_WORK TO COMPLETE_. Pick out and copy every line in the rows below that contains the string "línea". Matching is case-sensitive.

*** EXERCISE DATA ***

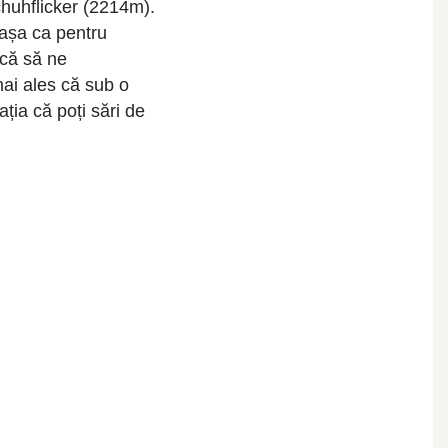
chuhflicker (2214m).
 așa ca pentru
acă să ne
mai ales că sub o
ația că poți sări de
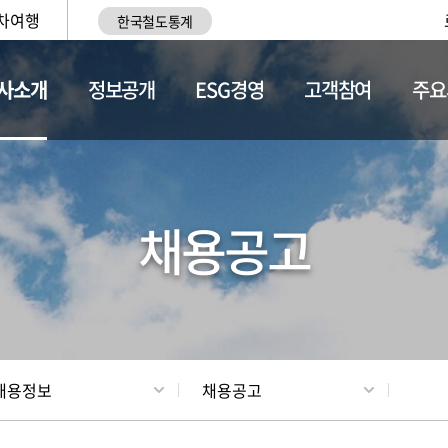
차여행
한국철도통계
사소개
정보공개
ESG경영
고객참여
주요
황
조직현황
채용정보
채용공고
채용정보
채용공고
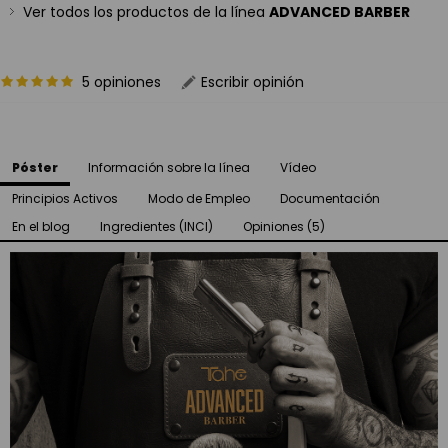
Ver todos los productos de la línea
ADVANCED BARBER
5 opiniones
Escribir opinión
Póster
Información sobre la línea
Vídeo
Principios Activos
Modo de Empleo
Documentación
En el blog
Ingredientes (INCI)
Opiniones (5)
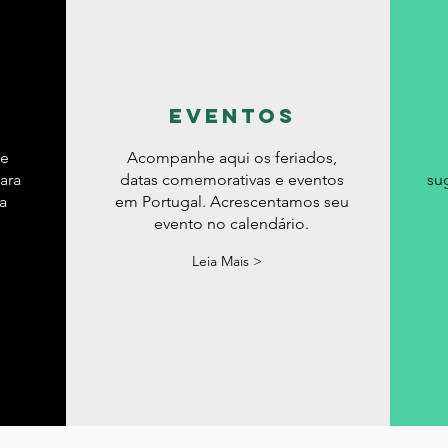
eventos
de
Acompanhe aqui os feriados,
ara
datas comemorativas e eventos
su
a
em Portugal. Acrescentamos seu
evento no calendário.
Leia Mais >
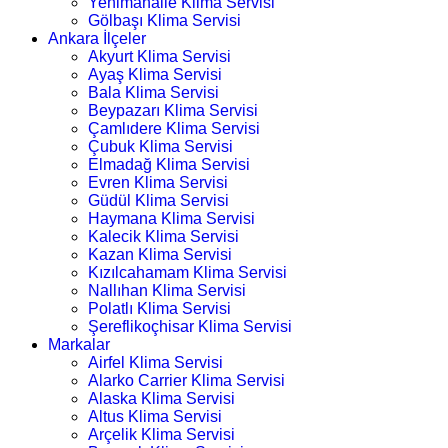
Yenimahalle Klima Servisi
Gölbaşı Klima Servisi
Ankara İlçeler
Akyurt Klima Servisi
Ayaş Klima Servisi
Bala Klima Servisi
Beypazarı Klima Servisi
Çamlıdere Klima Servisi
Çubuk Klima Servisi
Elmadağ Klima Servisi
Evren Klima Servisi
Güdül Klima Servisi
Haymana Klima Servisi
Kalecik Klima Servisi
Kazan Klima Servisi
Kızılcahamam Klima Servisi
Nallıhan Klima Servisi
Polatlı Klima Servisi
Şereflikoçhisar Klima Servisi
Markalar
Airfel Klima Servisi
Alarko Carrier Klima Servisi
Alaska Klima Servisi
Altus Klima Servisi
Arçelik Klima Servisi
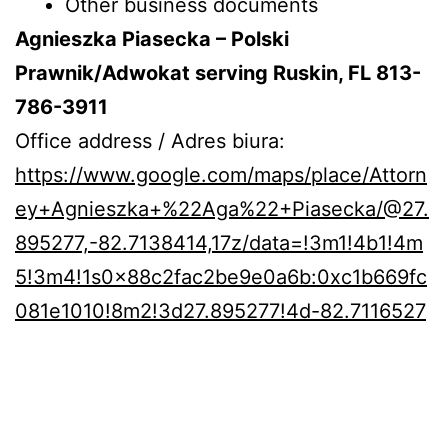
Other business documents
Agnieszka Piasecka – Polski
Prawnik/Adwokat serving Ruskin, FL 813-
786-3911
Office address / Adres biura:
https://www.google.com/maps/place/Attorn
ey+Agnieszka+%22Aga%22+Piasecka/@27.
895277,-82.7138414,17z/data=!3m1!4b1!4m
5!3m4!1s0x88c2fac2be9e0a6b:0xc1b669fc
081e1010!8m2!3d27.895277!4d-82.7116527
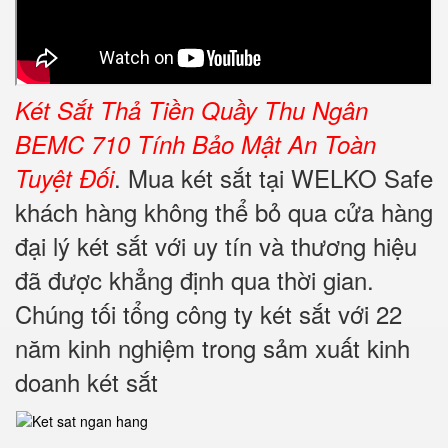
Két Sắt Thả Tiền Quầy Thu Ngân
BEMC 710 Tính Bảo Mật An Toàn
. Mua két sắt tại WELKO Safe
Tuyệt Đối
khách hàng không thể bỏ qua cửa hàng
đại lý két sắt với uy tín và thương hiệu
đã được khẳng định qua thời gian.
Chúng tối tổng công ty két sắt với 22
năm kinh nghiệm trong sảm xuất kinh
doanh két sắt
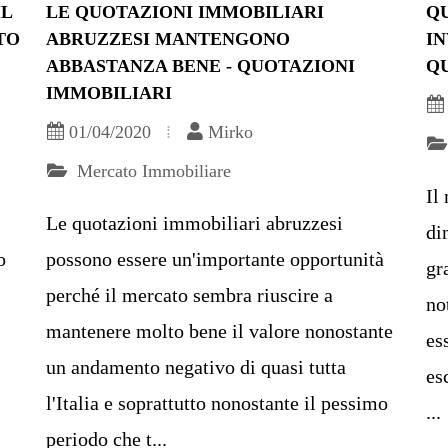
IL
LE QUOTAZIONI IMMOBILIARI
QU
TO
ABRUZZESI MANTENGONO
IN
ABBASTANZA BENE - QUOTAZIONI
Q
IMMOBILIARI
01/04/2020
Mirko
Mercato Immobiliare
Il
Le quotazioni immobiliari abruzzesi
di
o
possono essere un'importante opportunità
gr
perché il mercato sembra riuscire a
no
mantenere molto bene il valore nonostante
es
un andamento negativo di quasi tutta
es
l'Italia e soprattutto nonostante il pessimo
...
periodo che t...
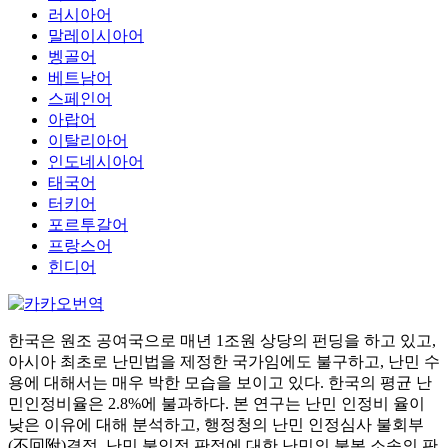
러시아어
말레이시아어
벵골어
베트남어
스페인어
아랍어
이탈리아어
인도네시아어
태국어
터키어
포르투갈어
프랑스어
힌디어
한국은 원조 공여국으로 매년 1조원 상당의 펀딩을 하고 있고,
아시아 최초로 난민법을 제정한 국가임에도 불구하고, 난민 수
용에 대해서는 매우 박한 모습을 보이고 있다. 한국의 평균 난
민인정비율은 2.8%에 불과하다. 본 연구는 난민 인정비 율이
낮은 이유에 대해 분석하고, 행정청의 난민 인정심사 불회부
(不回附)결정, 난민 불인정 판정에 대한 난민의 불복 소송의 판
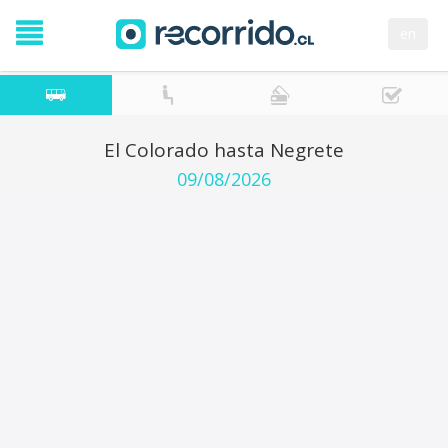
en
El Colorado hasta Negrete
09/08/2026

***

_COMPLETED TASK_.
Ver todos los productos de la línea
Información sobre la línea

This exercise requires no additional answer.